Assignment: Which lines of the records contain the string "dopiero" with matching case? Return each of those lines in full.

Available records:
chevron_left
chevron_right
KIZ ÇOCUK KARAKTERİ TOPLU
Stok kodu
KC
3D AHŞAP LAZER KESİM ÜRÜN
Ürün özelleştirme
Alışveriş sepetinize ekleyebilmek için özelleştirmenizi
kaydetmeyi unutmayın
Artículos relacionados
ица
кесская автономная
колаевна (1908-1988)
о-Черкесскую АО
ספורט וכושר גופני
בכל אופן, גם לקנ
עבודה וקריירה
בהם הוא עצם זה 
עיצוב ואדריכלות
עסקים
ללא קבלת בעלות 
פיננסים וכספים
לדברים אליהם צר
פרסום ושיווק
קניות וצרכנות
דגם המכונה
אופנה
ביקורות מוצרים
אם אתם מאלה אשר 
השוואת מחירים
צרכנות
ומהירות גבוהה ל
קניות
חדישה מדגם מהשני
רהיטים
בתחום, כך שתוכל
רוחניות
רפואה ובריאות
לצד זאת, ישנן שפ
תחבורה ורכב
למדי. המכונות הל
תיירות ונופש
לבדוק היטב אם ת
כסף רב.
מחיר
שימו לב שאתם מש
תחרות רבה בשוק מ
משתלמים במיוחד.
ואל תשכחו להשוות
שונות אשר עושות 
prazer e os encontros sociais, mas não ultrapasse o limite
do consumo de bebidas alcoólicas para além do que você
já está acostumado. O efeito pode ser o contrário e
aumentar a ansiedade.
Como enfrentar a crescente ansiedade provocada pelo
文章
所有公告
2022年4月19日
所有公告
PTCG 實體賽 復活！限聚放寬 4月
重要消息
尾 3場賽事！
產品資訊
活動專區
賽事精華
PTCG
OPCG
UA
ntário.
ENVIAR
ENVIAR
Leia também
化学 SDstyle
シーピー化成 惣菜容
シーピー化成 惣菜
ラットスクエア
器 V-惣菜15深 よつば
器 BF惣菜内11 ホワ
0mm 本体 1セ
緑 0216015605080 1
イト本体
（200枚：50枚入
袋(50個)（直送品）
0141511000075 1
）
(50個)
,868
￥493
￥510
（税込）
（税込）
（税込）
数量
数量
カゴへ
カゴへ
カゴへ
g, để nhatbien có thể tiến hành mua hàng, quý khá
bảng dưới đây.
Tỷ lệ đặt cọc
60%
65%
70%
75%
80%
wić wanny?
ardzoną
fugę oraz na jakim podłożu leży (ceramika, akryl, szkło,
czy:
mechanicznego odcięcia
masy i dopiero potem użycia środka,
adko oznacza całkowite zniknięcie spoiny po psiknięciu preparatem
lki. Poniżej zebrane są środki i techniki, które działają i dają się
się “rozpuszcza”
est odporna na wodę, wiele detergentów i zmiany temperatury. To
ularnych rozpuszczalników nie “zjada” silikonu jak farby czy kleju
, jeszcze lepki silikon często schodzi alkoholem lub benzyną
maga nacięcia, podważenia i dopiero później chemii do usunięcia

Exercise solution:
masy i dopiero potem użycia środka,
maga nacięcia, podważenia i dopiero później chemii do usunięcia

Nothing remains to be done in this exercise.